One of our teammates, Aditya, was affected by Hurricane Harvey. However, he noticed that during the hurricane, people’s generosity was on full display. But there was a problem – while some shelters and donation drives overflowed with supplies, others were still empty-handed. Donations were often abundant in certain areas of the city, while the under-served communities that need them most went without. This inspired Full House- a system for managing and balancing the inventory of multiple shelters and leveling the playing field.
What it does
Full House has two main functions. First, to help shelters manage their inventory by determining scarcity or surplus. And second, to connect shelters with others that may have the supplies that they need. Full House accomplishes this with a search tool that lets users easily query the inventory, and with a dashboard that recommends other shelters.
How we built it
The core of our product is connecting shelters together based on need. In order to get our data, we scraped Goodwill stores for product information, formatted them to be stored in our Mongo DB database, and kept track of their specific categories. With a set of categories, we could easily show what percentage of a shelter's inventory is made of a certain category, and allow shelters to specify what percentage they require.
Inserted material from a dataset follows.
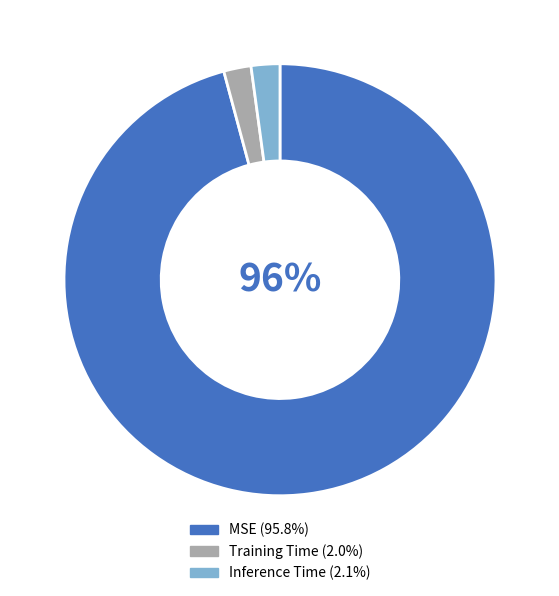

Count the number of slices in the pie.

3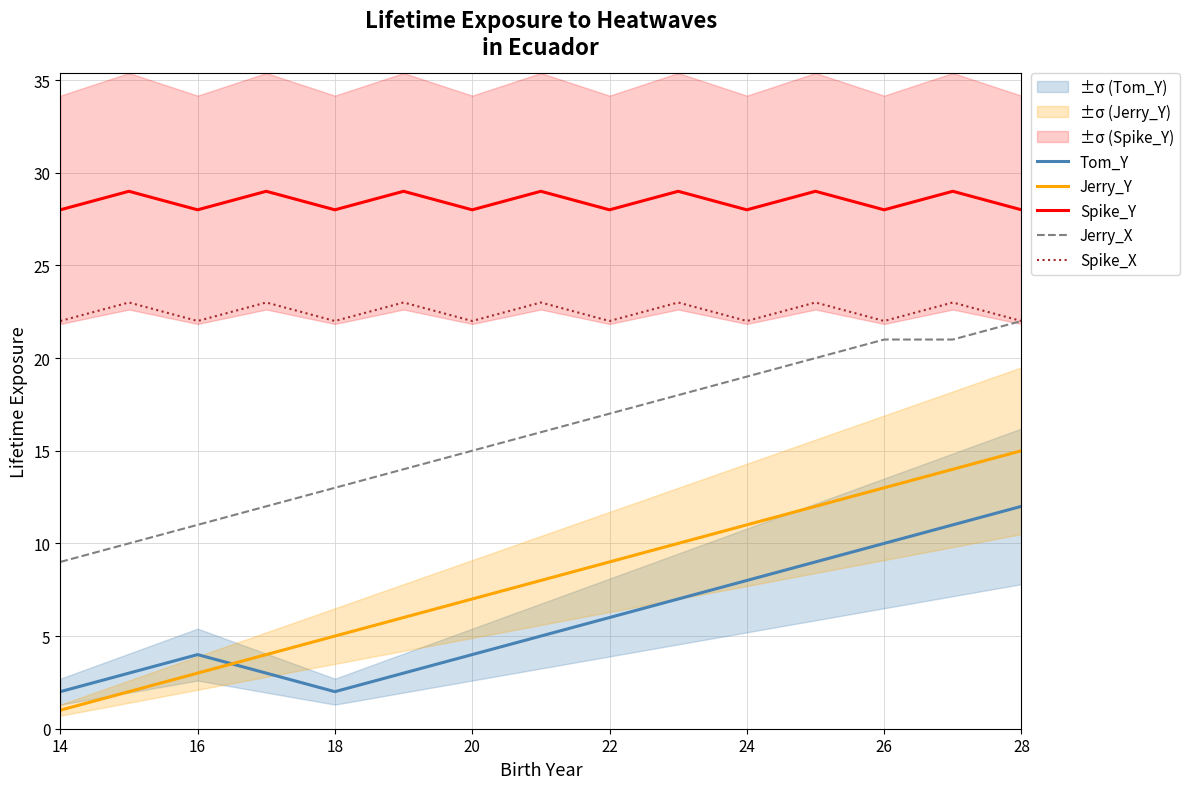

The Tom_Y series shows 12 at 28. True or false?

True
With this in hand, we could match shelters together based on their respective surpluses and shortages.
The website itself is a Node JS web server, with a React based front-end. We designed the site to emphasize simplicity and to showcase the surplus/scarcity percentages the best. The whole web app is hosted on Microsoft Azure with a Continuous Deployment workflow through GitHub Actions.
Challenges we ran into
- Connecting to MongoDB: We couldn't connect to our database through the events WiFi, so we had to connect through an independent VPN.
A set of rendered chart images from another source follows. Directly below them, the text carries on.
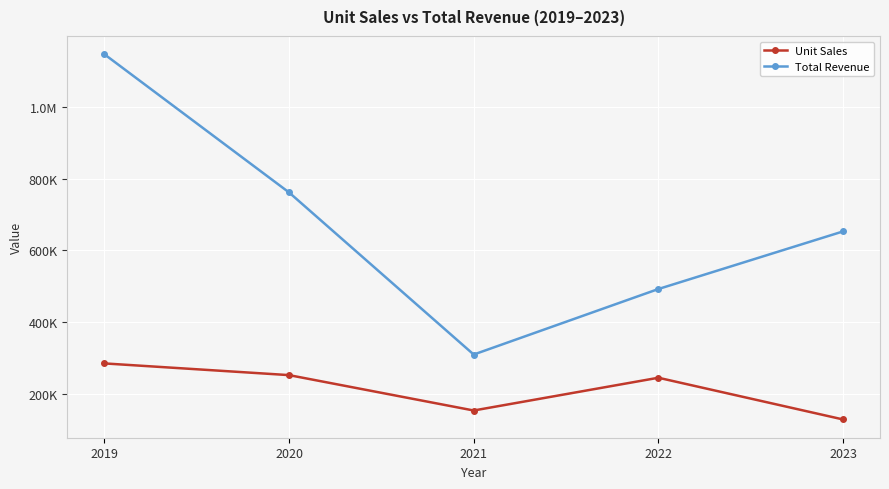

True or false: Unit Sales has more than 1 points higher than both neighbors.

False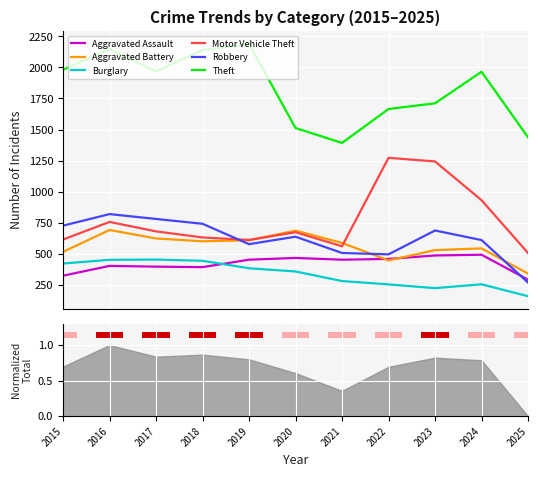

Is the value of Aggravated Assault at 2015 greater than the value of Theft at 2021?

No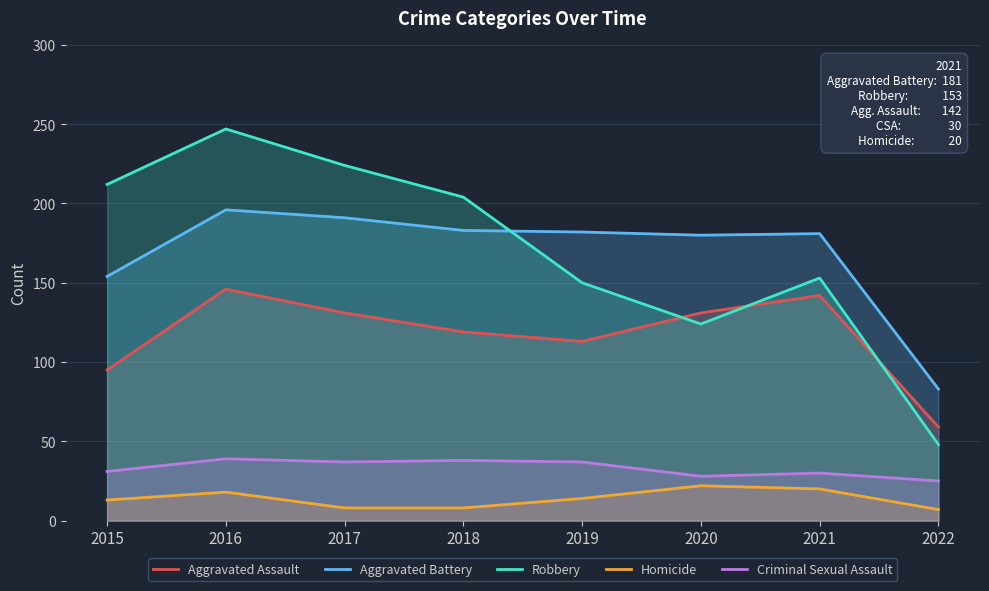

How many categories are shown in the chart?

8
- Scraping thousands of items from Goodwill websites: We needed product data in order to make reccommendations, so we scraped Goodwill's website using python.
- Populating MongoDB database with processed data: We were not familiar with MongoDB, so we had to learn how to query data, and how to process and input the scraped goodwill data into the database. -Matching surplus with scarcity values for goods: We had to create an algorithm that matches shelters together based on their respective needs.
Accomplishments that we're proud of
- Deploying a web app
- Scraping and processing data
- Working with and using a new database system, MongoDB
What we learned
Working with React, MongoDB, and BeautifulSoup.
What's next for Full House
Moving forwards, we would like to make Full House public facing, so donors could be more informed about the supplies that shelters need. This could encourage people to make smarter donation decisions, that could both help underserved communities and reduce waste.